El diario íntimo de una inmigrante china que vive en el conurbano y la historia de un bibliotecario enamorado que descubre las ventajas del contrabando. Dos novelas de autores argentinos que experimentan con el lenguaje y salen airosos del desafío.

libros-junio2Se llama Su Nuam pero en el barrio todos le dicen Sonia. Es la hija adolescente del dueño de un supermercado chino en Glew, que alterna sus días entre la escuela y el negocio familiar, hasta que una tragedia la fuerza a regresar a su China natal. Tacos altos , la última novela de Federico Jeanmaire, está planteada como un diario íntimo que Su Nuam empieza a escribir en esa tierra que le resulta tan propia como extraña, cuya escritura resulta aún más secreta porque nadie en su entorno puede leer el español. Como un nuevo Nü Shu, ese antiguo modo de comunicarse que fue usado sólo entre mujeres en el sur de China, el idioma aprendido en la Argentina va a ser su propio lenguaje encriptado, seguro, para recordar a resguardo. Una particularidad es que la novela está contada por Su Nuam siempre en presente, no importa si se refiere a hechos pasados o futuros. En sus palabras: “No creo que los tiempos verbales con que uno escribe sean tan importantes como asegura la profesora de castellano. Todo ocurre. Todo queda claro igual”. Y resulta curioso constatar que, a pesar de ese “presente continuo”, la temporalidad efectivamente queda a salvo (lo cual hace aún más logrado ese desafío que se impuso Jeanmaire en materia de uso del lenguaje).

Para ella, escribir en castellano es el modo de repasar sus días en el conurbano bonaerense, ese espacio que siempre le pareció feo pero suyo, y del que al mismo tiempo jamás llegó a sentirse parte. Uno de los grandes temas que atraviesa la novela es la pregunta por la identidad. ¿Qué hace que uno se sienta de tal o cual lugar? ¿El país donde creció? ¿El idioma en el que habla? ¿En el que escribe? ¿O acaso la lengua en la que se piensa? En el caso de Sonia, ella no se siente argentina (aunque pasó casi toda su vida en este país) pero tampoco china, porque, entre otras cosas, las mujeres allí no cuestionan la autoridad de los varones, y ella sí. De vuelta en oriente, una empresa va a contratarla como traductora y tendrá que regresar con su abuelo a Buenos Aires pero “disfrazada de adulta”.

Por eso, ahora debe andar sobre esos tacos altos que dan nombre a la novela y que le funcionan un poco como los de Dorothy en El mago de Oz . El viaje será su posibilidad de volver a la tierra que le arrebató a su padre, que murió quemado dentro de su supermercado cuando una banda lo incendió en mitad de un saqueo (un episodio inspirado en un hecho real que sucedió en diciembre de 2013 y fue parte de la crónica policial).

Allí será capaz de reencontrarse con la fatalidad, de medir fuerzas con la figura del padre ausente, con el mandato paterno, con su capacidad de venganza.

libros-junio1CULTURA RIOPLATENSE

Alejandro García Schnetzer es un escritor distinto.

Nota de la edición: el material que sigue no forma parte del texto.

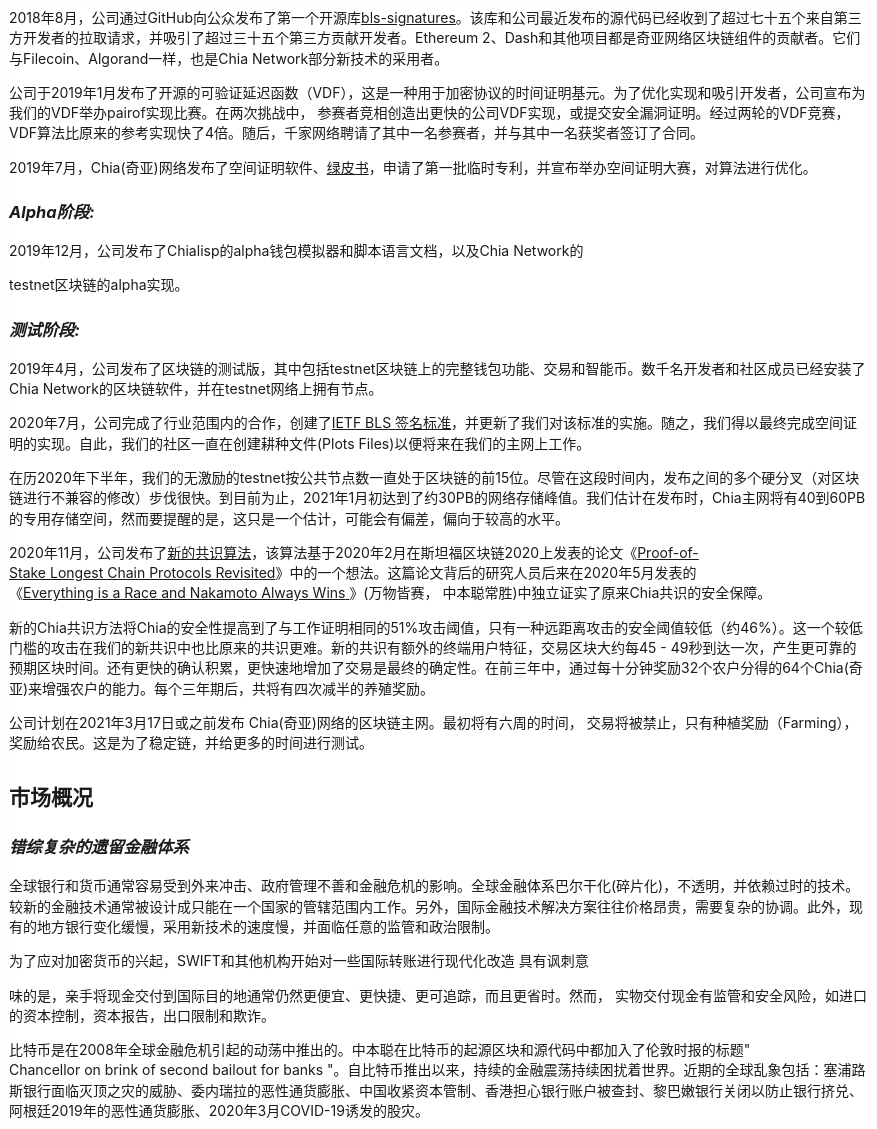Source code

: 2018年8月，公司通过GitHub向公众发布了第一个开源库[bls-signatures](https://github.com/Chia-Network/bls-signatures?fileGuid=Iq7LHBIRKbEfsLMY)。该库和公司最近发布的源代码已经收到了超过七十五个来自第三方开发者的拉取请求，并吸引了超过三十五个第三方贡献开发者。Ethereum 2、Dash和其他项目都是奇亚网络区块链组件的贡献者。它们与Filecoin、Algorand一样，也是Chia Network部分新技术的采用者。

公司于2019年1月发布了开源的可验证延迟函数（VDF），这是一种用于加密协议的时间证明基元。为了优化实现和吸引开发者，公司宣布为我们的VDF举办pairof实现比赛。在两次挑战中， 参赛者竞相创造出更快的公司VDF实现，或提交安全漏洞证明。经过两轮的VDF竞赛，VDF算法比原来的参考实现快了4倍。随后，千家网络聘请了其中一名参赛者，并与其中一名获奖者签订了合同。

2019年7月，Chia(奇亚)网络发布了空间证明软件、[绿皮书](https://www.chia.net/assets/ChiaGreenPaper.pdf?fileGuid=Iq7LHBIRKbEfsLMY)，申请了第一批临时专利，并宣布举办空间证明大赛，对算法进行优化。

### ***Alpha阶段:***

2019年12月，公司发布了Chialisp的alpha钱包模拟器和脚本语言文档，以及Chia Network的

testnet区块链的alpha实现。

### ***测试阶段:***

2019年4月，公司发布了区块链的测试版，其中包括testnet区块链上的完整钱包功能、交易和智能币。数千名开发者和社区成员已经安装了Chia Network的区块链软件，并在testnet网络上拥有节点。

2020年7月，公司完成了行业范围内的合作，创建了[IETF BLS ](https://datatracker.ietf.org/doc/draft-irtf-cfrg-bls-signature/?fileGuid=Iq7LHBIRKbEfsLMY)[签名标准](https://datatracker.ietf.org/doc/draft-irtf-cfrg-bls-signature/?fileGuid=Iq7LHBIRKbEfsLMY)，并更新了我们对该标准的实施。随之，我们得以最终完成空间证明的实现。自此，我们的社区一直在创建耕种文件(Plots Files)以便将来在我们的主网上工作。

在历2020年下半年，我们的无激励的testnet按公共节点数一直处于区块链的前15位。尽管在这段时间内，发布之间的多个硬分叉（对区块链进行不兼容的修改）步伐很快。到目前为止，2021年1月初达到了约30PB的网络存储峰值。我们估计在发布时，Chia主网将有40到60PB的专用存储空间，然而要提醒的是，这只是一个估计，可能会有偏差，偏向于较高的水平。

2020年11月，公司发布了[新的共识算法](https://docs.google.com/document/d/1tmRIb7lgi4QfKkNaxuKOBHRmwbVlGL4f7EsBDr_5xZE/edit?fileGuid=Iq7LHBIRKbEfsLMY)，该算法基于2020年2月在斯坦福区块链2020上发表的论文《[Proof-of-Stake Longest Chain Protocols Revisited](https://arxiv.org/abs/1910.02218?fileGuid=Iq7LHBIRKbEfsLMY)》中的一个想法。这篇论文背后的研究人员后来在2020年5月发表的《[Everything is a Race and Nakamoto Always Wins](https://arxiv.org/abs/2005.10484?fileGuid=Iq7LHBIRKbEfsLMY)[ ](https://arxiv.org/abs/2005.10484?fileGuid=Iq7LHBIRKbEfsLMY)》(万物皆赛， 中本聪常胜)中独立证实了原来Chia共识的安全保障。

新的Chia共识方法将Chia的安全性提高到了与工作证明相同的51%攻击阈值，只有一种远距离攻击的安全阈值较低（约46%）。这一个较低门槛的攻击在我们的新共识中也比原来的共识更难。新的共识有额外的终端用户特征，交易区块大约每45 - 49秒到达一次，产生更可靠的预期区块时间。还有更快的确认积累，更快速地增加了交易是最终的确定性。在前三年中，通过每十分钟奖励32个农户分得的64个Chia(奇亚)来增强农户的能力。每个三年期后，共将有四次减半的养殖奖励。

公司计划在2021年3月17日或之前发布 Chia(奇亚)网络的区块链主网。最初将有六周的时间， 交易将被禁止，只有种植奖励（Farming），奖励给农民。这是为了稳定链，并给更多的时间进行测试。

## **市场概况**

### ***错综复杂的遗留金融体系***

全球银行和货币通常容易受到外来冲击、政府管理不善和金融危机的影响。全球金融体系巴尔干化(碎片化)，不透明，并依赖过时的技术。较新的金融技术通常被设计成只能在一个国家的管辖范围内工作。另外，国际金融技术解决方案往往价格昂贵，需要复杂的协调。此外，现有的地方银行变化缓慢，采用新技术的速度慢，并面临任意的监管和政治限制。

为了应对加密货币的兴起，SWIFT和其他机构开始对一些国际转账进行现代化改造	具有讽刺意

味的是，亲手将现金交付到国际目的地通常仍然更便宜、更快捷、更可追踪，而且更省时。然而， 实物交付现金有监管和安全风险，如进口的资本控制，资本报告，出口限制和欺诈。

比特币是在2008年全球金融危机引起的动荡中推出的。中本聪在比特币的起源区块和源代码中都加入了伦敦时报的标题" Chancellor on brink of second bailout for banks "。自比特币推出以来，持续的金融震荡持续困扰着世界。近期的全球乱象包括：塞浦路斯银行面临灭顶之灾的威胁、委内瑞拉的恶性通货膨胀、中国收紧资本管制、香港担心银行账户被查封、黎巴嫩银行关闭以防止银行挤兑、阿根廷2019年的恶性通货膨胀、2020年3月COVID-19诱发的股灾。
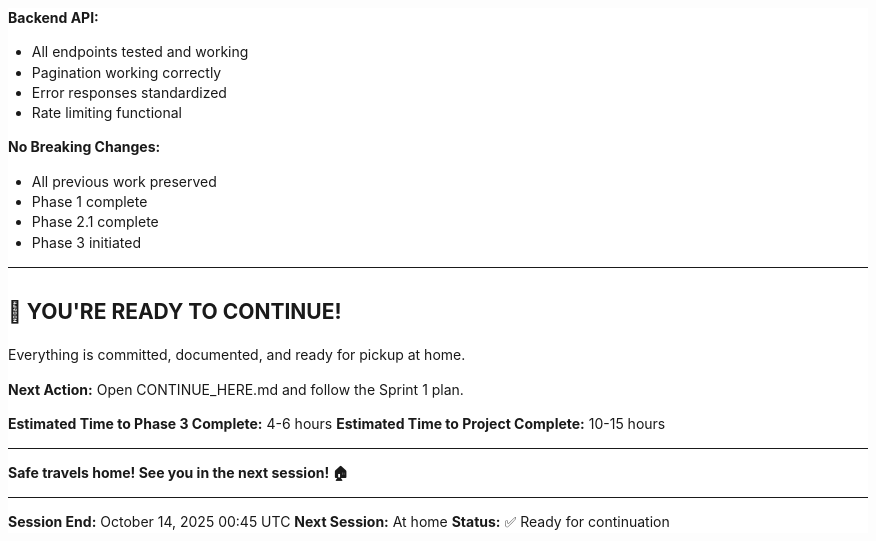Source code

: **Backend API:**
- All endpoints tested and working
- Pagination working correctly
- Error responses standardized
- Rate limiting functional

**No Breaking Changes:**
- All previous work preserved
- Phase 1 complete
- Phase 2.1 complete
- Phase 3 initiated

---

## 🚀 YOU'RE READY TO CONTINUE!

Everything is committed, documented, and ready for pickup at home.

**Next Action:** Open CONTINUE_HERE.md and follow the Sprint 1 plan.

**Estimated Time to Phase 3 Complete:** 4-6 hours
**Estimated Time to Project Complete:** 10-15 hours

---

**Safe travels home! See you in the next session! 🏠**

---

**Session End:** October 14, 2025 00:45 UTC
**Next Session:** At home
**Status:** ✅ Ready for continuation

Nacido en Buenos Aires y radicado desde hace años en Barcelona, este argentino que además es editor y traductor escribe en una lengua de otro tiempo: la de los padres, la de los abuelos, la de las generaciones pasadas. Su última nouvelle, Quiroga (que está en la sintonía de sus anteriores, Requena y Andrade ), transcurre en el Río de la Plata y sus orillas, a fines de la década del 30. El protagonista es un joven bibliotecario, enamorado perdidamente de una mujer a la que escribe cartas de manera compulsiva, que a partir de un viaje en barco advierte las posibilidades y recompensas de dedicarse al contrabando. Todo contado en un clima histórico construido sobre las bases de un lunfardo olvidado, de un gran rescate de arcaísmos que vuelven a la vida tamizados por la experiencia acumulada de la lengua, la resonancia de los términos que no por desconocidos resultan menos próximos, la memoria de los que hablaron antes y se niegan a seguir callados.

Van algunos: “degollina”, “pífanos”, “muermo”, “villorío”, “estrunso”. Y la lista sigue. Un retrato de una época en la que para cruzar a Uruguay había barcos con camarotes, los varones se batían a duelo y las mujeres pensaban en dotes y en buenos partidos. “Apúntele mejor a la piba de arrabal, la fabriquera, todo le saldrá igual de pésimo, pero a lo menos no se va a sentir un lumpen”, le recomiendan los amigos. Un libro repleto de guiños a la cultura rioplatense, que es también un gran experimento con el lenguaje, rarísimo y bello.